Although the reviewers listed above have provided many constructive comments and suggestions, they did not see the final draft of the workshop summary before its release. The review of this summary was overseen by Robert W. Corell, senior fellow, Florida International University, and principal, Global, Environment and Technology Foundation, Grasonville, Maryland, and M. Granger Morgan, Department of Engi-
neering and Public Policy, Carnegie Mellon University. Appointed by the National Research Council they were responsible for making certain that an independent examination of this summary was carried out in accordance with institutional procedures and that all review comments were carefully considered. Responsibility for the final content of this summary rests entirely with the author and the institution.
This publication is a summary of two workshops, organized by a committee of the National Research Council (NRC), in which participants considered and assessed claims to advance knowledge about the levels and types of risk posed by the development of shale gas resources and about the adequacy of existing governance procedures and institutions for addressing the risks. With primary support from the National Science Foundation and additional support for participant travel and for dissemination of results from the Park Foundation and Shell Upstream America, the NRC’s Board on Environmental Change and Society established a Steering Committee on Risk Management and Governance Issues in Shale Gas Development to organize the workshops, which were held on May 30-31, 2013 and August 15-16, 2013. The tasks for this activity were defined as follows:
A steering committee established by the NRC would organize two workshops to examine the range of social and decision-making issues in risk characterization and governance related to gas shale development. Central themes would include risk governance in the context of (a) risks that emerge as shale gas development expands, and (b) incomplete or declining regulatory capacity in an era of budgetary stringency. The first workshop will follow the systematic approach to risk characterization recommended in the 1996 NRC report, Understanding Risk, which has not yet been applied in this context. It will engage experts and practitioners in addressing the concerns of a range of interested and affected parties to identify key issues and discussing the state and limits of scientific knowl-
edge on those issues. The second workshop would engage social scientists from several research traditions to apply a variety of insights about risk management institutions to the shale gas case, while interacting with each other and with practitioners.
A designated rapporteur will write a summary of the presentations on risk issues raised in the first workshop, the risk management and governance concepts presented at the second workshop, and the discussions at both workshops. The summary might include a selection of signed papers by workshop presenters, after appropriate review.
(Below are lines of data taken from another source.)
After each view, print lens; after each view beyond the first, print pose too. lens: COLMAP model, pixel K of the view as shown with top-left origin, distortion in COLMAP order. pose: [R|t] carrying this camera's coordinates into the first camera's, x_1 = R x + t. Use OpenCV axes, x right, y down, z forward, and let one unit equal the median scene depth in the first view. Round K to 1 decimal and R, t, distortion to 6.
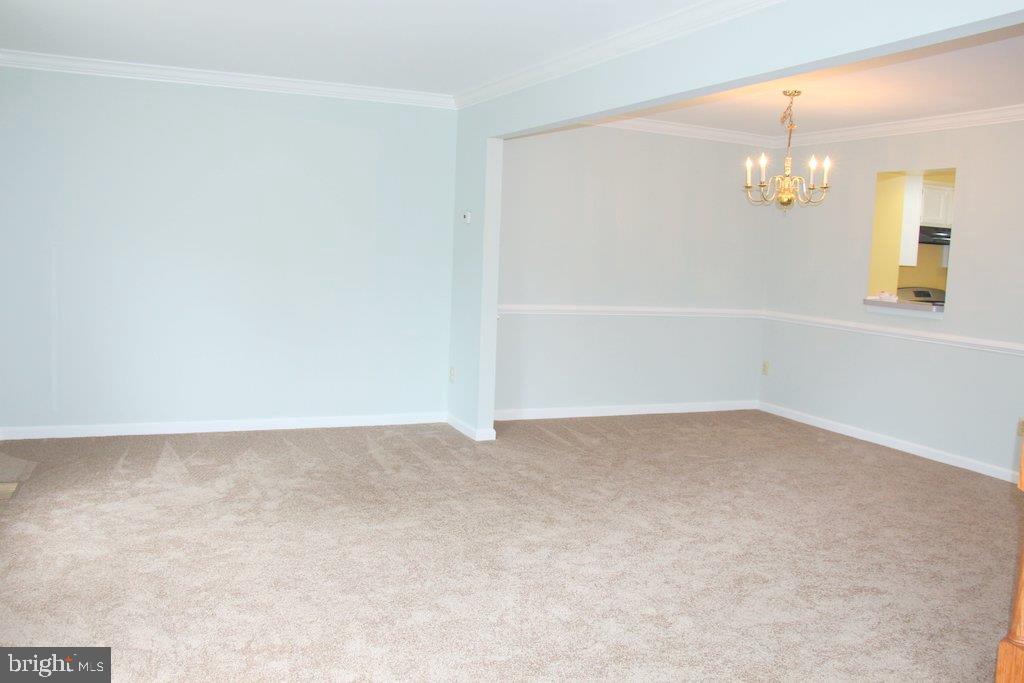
lens RADIAL K [[873.4, 0, 518.2], [0, 873.4, 338.6], [0, 0, 1]] dist [-0.152119, 0.097822]
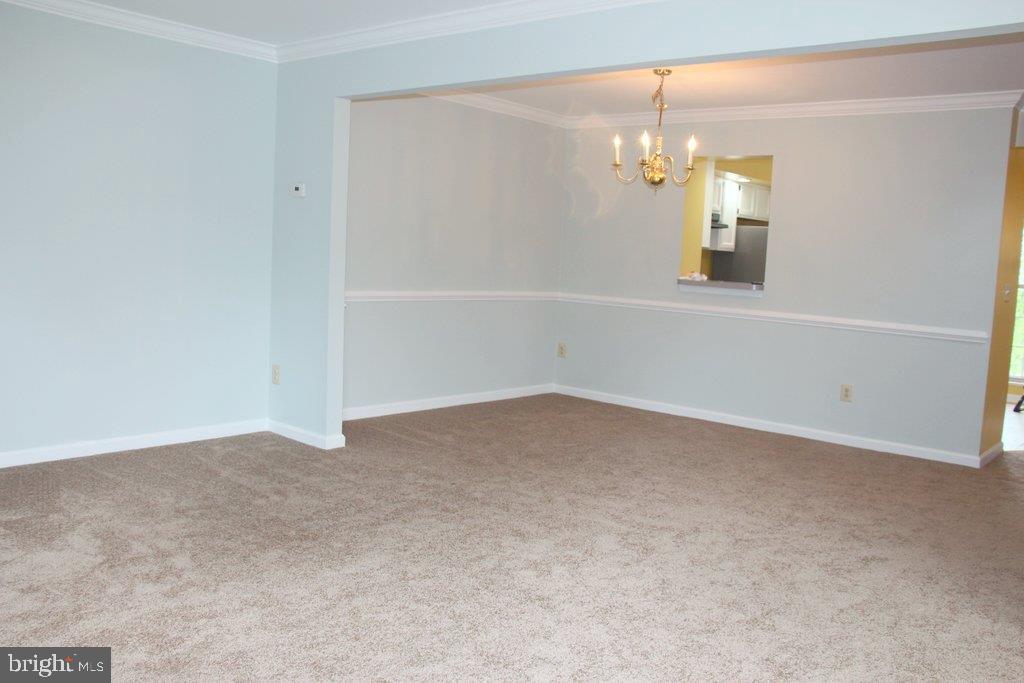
lens RADIAL K [[873.4, 0, 517.4], [0, 873.4, 339.8], [0, 0, 1]] dist [-0.152119, 0.097822]
pose [[0.902877, -0.041139, 0.427926, -0.294453], [0.033460, 0.999116, 0.025454, -0.008440], [-0.428595, -0.008664, 0.903455, 0.180638]]
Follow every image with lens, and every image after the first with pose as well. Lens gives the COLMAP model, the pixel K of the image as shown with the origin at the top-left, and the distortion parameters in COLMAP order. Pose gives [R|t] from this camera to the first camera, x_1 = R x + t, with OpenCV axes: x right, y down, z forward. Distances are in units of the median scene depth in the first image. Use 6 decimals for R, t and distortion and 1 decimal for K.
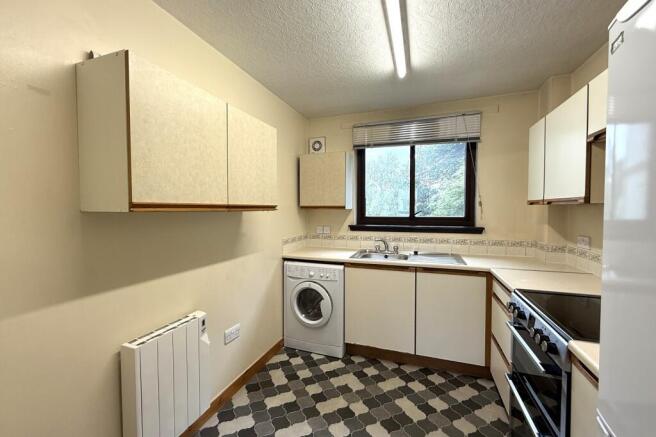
lens RADIAL K [[260.6, 0, 323.0], [0, 260.6, 215.8], [0, 0, 1]] dist [-0.002294, -0.000081]
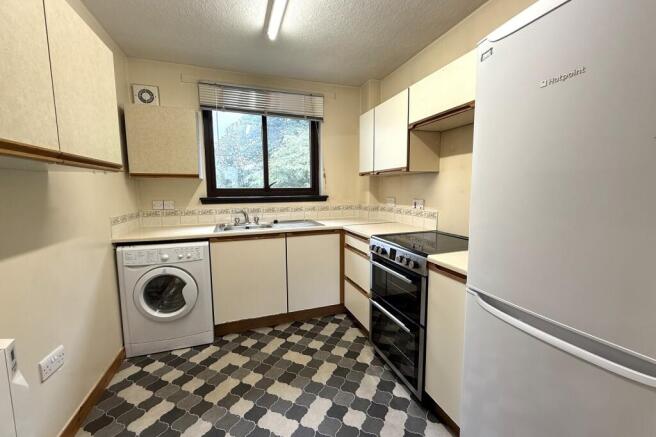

It would note the risk questions posed at the workshops for future analysis and the risk management challenges and opportunities identified, which could be considered in future national discussions about the development and implementation of the technology. It would not offer any consensus judgments or recommendations.
This report has been prepared by the workshop rapporteur as a factual summary of what occurred at the workshop. The steering committee’s role was limited to planning and convening the workshop. The views contained in the report are those of individual workshop participants and do not necessarily represent the views of all workshop participants, the steering committee, or the NRC.